**Your objective**: Taking the entries below, transcribe only the lines starting with the one with "middle dip: (262, 332)" and going on through the one with "ring dip: (205, 245)", exactly as written, without the pictures.
────────────────
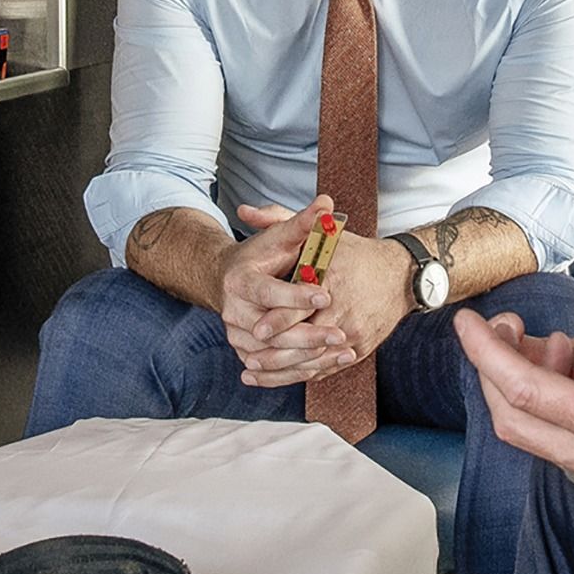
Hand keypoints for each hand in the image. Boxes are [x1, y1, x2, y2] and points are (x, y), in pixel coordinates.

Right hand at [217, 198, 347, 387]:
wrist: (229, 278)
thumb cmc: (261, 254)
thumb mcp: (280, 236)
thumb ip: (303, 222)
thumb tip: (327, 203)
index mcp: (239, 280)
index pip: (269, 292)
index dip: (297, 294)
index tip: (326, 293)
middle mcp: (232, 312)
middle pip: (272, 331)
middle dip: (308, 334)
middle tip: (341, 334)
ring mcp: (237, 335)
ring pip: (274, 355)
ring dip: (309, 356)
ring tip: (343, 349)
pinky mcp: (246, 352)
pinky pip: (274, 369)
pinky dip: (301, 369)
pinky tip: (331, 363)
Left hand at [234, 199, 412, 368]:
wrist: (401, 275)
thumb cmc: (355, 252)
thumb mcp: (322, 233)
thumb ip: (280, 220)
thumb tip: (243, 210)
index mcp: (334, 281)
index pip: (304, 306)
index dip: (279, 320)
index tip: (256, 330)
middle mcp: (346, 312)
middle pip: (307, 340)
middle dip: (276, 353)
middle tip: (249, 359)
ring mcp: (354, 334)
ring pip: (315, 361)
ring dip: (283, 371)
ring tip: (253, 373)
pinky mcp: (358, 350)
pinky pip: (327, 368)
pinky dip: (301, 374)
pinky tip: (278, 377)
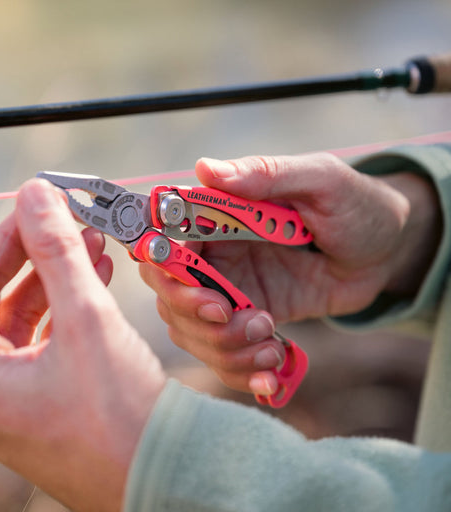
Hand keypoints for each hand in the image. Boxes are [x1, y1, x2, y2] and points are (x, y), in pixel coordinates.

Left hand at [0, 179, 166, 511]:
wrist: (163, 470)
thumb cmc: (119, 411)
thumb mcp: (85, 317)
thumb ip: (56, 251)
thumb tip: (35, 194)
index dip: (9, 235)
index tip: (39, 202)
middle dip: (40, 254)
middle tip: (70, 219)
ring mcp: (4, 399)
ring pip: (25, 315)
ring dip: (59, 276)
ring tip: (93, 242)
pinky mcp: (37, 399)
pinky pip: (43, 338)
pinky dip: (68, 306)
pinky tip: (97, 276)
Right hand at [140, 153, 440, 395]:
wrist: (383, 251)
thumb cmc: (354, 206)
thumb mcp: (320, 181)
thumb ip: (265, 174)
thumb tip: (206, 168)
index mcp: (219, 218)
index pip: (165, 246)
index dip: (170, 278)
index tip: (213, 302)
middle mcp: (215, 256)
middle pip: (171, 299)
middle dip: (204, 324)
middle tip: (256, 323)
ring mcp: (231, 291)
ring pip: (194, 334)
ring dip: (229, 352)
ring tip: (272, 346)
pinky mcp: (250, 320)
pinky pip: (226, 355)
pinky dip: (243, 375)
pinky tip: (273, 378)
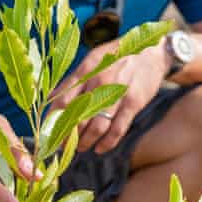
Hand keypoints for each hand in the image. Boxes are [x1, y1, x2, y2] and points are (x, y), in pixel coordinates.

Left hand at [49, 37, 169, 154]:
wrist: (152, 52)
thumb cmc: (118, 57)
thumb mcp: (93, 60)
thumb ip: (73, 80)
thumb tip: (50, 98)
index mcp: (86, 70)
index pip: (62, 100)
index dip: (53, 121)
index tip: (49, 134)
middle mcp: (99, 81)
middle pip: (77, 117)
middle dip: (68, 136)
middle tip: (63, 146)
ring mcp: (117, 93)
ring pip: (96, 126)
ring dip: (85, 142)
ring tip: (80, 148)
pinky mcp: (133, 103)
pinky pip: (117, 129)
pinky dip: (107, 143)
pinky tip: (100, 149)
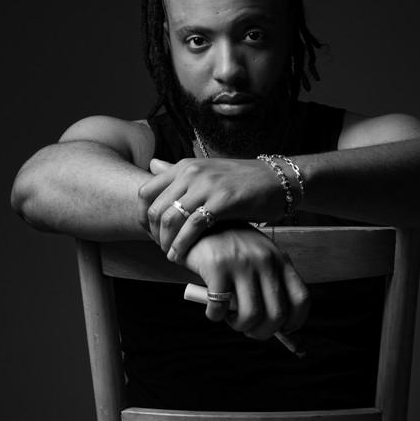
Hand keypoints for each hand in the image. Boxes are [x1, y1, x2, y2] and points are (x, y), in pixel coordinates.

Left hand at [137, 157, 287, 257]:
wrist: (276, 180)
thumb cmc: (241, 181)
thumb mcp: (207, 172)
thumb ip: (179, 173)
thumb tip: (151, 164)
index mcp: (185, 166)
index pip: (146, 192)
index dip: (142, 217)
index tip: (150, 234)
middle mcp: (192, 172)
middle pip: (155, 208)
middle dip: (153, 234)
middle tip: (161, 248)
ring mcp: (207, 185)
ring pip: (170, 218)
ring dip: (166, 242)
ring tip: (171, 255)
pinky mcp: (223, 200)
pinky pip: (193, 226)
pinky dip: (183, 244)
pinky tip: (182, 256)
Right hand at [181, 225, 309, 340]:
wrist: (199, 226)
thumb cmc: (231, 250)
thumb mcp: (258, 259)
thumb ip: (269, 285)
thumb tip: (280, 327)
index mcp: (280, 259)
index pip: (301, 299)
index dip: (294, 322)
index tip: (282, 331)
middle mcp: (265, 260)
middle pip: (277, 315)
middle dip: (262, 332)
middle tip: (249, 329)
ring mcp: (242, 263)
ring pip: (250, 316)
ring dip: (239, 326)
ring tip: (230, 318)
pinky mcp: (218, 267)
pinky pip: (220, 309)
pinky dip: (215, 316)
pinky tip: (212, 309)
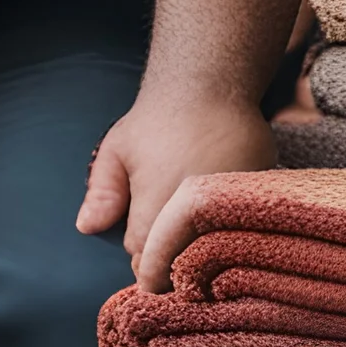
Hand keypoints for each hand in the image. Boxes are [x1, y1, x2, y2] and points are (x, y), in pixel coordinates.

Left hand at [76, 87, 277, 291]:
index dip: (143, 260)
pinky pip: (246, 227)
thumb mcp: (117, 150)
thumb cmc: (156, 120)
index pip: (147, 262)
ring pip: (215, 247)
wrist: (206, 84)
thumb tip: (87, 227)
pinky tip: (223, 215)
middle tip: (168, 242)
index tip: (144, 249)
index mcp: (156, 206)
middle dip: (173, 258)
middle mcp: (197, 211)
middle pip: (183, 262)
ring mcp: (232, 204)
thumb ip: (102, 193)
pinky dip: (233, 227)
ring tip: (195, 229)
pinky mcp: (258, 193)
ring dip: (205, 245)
────────────────
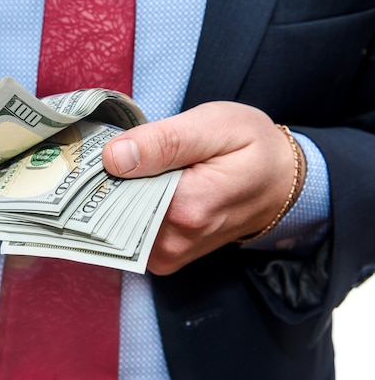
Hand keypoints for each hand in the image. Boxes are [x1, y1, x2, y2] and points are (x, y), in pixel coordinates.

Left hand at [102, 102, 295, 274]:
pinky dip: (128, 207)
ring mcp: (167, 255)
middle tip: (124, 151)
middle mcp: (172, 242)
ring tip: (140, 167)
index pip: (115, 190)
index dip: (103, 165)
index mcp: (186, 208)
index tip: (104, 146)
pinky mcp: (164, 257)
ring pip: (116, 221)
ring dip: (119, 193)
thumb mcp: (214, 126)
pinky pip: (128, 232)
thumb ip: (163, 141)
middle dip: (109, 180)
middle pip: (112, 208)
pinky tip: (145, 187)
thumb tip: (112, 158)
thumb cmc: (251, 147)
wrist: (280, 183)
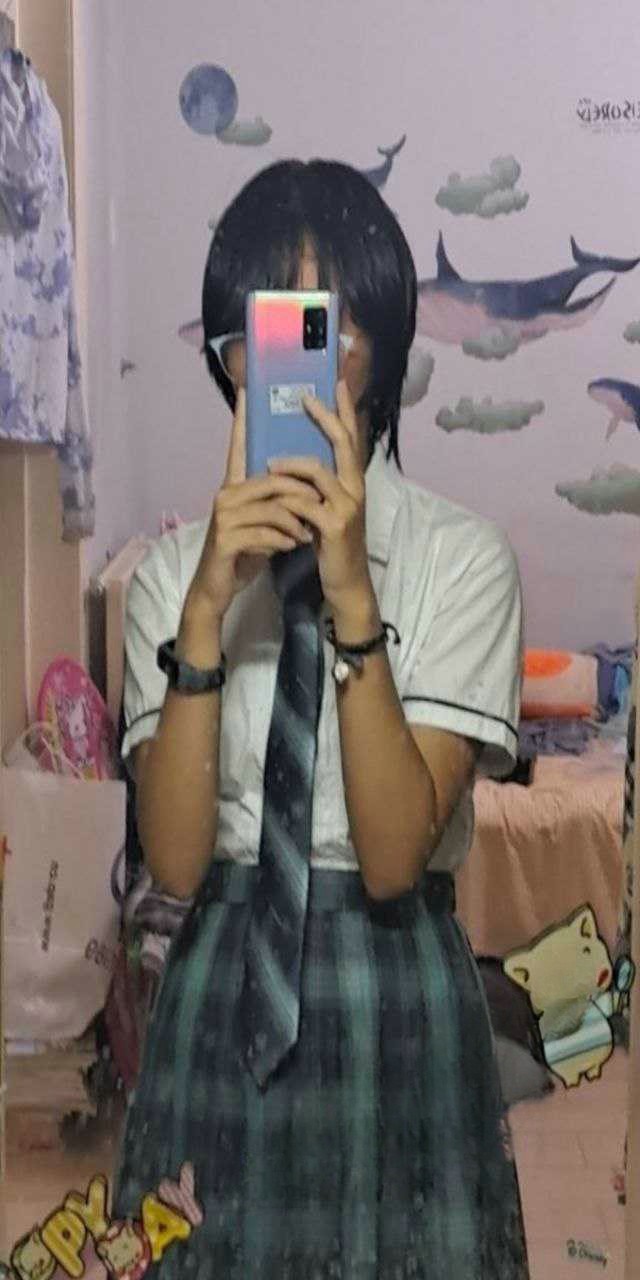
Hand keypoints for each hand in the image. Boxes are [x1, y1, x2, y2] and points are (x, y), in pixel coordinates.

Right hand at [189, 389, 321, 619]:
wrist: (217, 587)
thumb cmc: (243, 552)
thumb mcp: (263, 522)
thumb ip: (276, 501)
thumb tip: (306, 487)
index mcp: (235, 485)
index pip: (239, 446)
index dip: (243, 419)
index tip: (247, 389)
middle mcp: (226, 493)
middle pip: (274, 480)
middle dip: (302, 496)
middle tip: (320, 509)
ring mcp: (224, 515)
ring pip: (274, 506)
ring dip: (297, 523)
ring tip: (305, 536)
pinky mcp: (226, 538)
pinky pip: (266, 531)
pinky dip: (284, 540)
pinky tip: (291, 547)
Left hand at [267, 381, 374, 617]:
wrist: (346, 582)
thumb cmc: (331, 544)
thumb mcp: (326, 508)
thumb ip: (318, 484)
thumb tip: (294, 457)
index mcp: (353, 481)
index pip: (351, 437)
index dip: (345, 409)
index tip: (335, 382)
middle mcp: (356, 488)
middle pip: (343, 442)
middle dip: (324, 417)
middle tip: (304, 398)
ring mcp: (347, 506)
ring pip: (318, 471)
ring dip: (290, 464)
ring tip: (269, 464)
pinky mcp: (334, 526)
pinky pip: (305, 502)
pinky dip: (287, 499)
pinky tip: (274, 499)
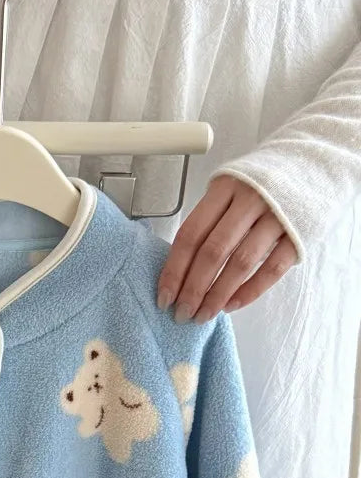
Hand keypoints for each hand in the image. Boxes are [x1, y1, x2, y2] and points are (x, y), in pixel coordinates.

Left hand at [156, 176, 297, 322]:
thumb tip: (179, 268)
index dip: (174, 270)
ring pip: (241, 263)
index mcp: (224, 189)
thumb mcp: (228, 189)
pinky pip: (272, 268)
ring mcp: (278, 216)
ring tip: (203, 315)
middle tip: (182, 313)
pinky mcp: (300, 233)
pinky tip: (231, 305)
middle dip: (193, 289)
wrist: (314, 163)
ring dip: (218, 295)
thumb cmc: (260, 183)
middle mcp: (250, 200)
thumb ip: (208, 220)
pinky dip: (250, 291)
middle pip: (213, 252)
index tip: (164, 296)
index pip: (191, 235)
────────────────
**Task response**:
middle dip: (262, 332)
middle tip: (249, 329)
ring mcp: (242, 263)
ring pip: (250, 316)
ring dip: (239, 326)
ring tip: (230, 318)
pinky mcp: (218, 267)
pinky pip: (220, 309)
pinky dip: (215, 316)
pinky tip: (212, 309)
Hand keypoints for each hand in the image. Boxes are [x1, y1, x2, y2] and points are (x, y), in pixel coordinates.

Left hand at [76, 87, 277, 291]:
index dip: (143, 260)
pinky pip: (246, 227)
thumb mcp: (117, 150)
thumb cmc: (156, 120)
index pip: (147, 262)
ring pip: (215, 247)
wrist: (206, 84)
thumb tip: (87, 227)
pinky tip: (223, 215)
middle tip: (168, 242)
index tip: (144, 249)
index mcp: (156, 206)
middle dip: (173, 258)
middle mcp: (197, 211)
middle pip: (183, 262)
ring mcp: (232, 204)
thumb ip: (102, 193)
pinky dip: (233, 227)
ring tip: (195, 229)
pinky mcp: (258, 193)
ring dip: (205, 245)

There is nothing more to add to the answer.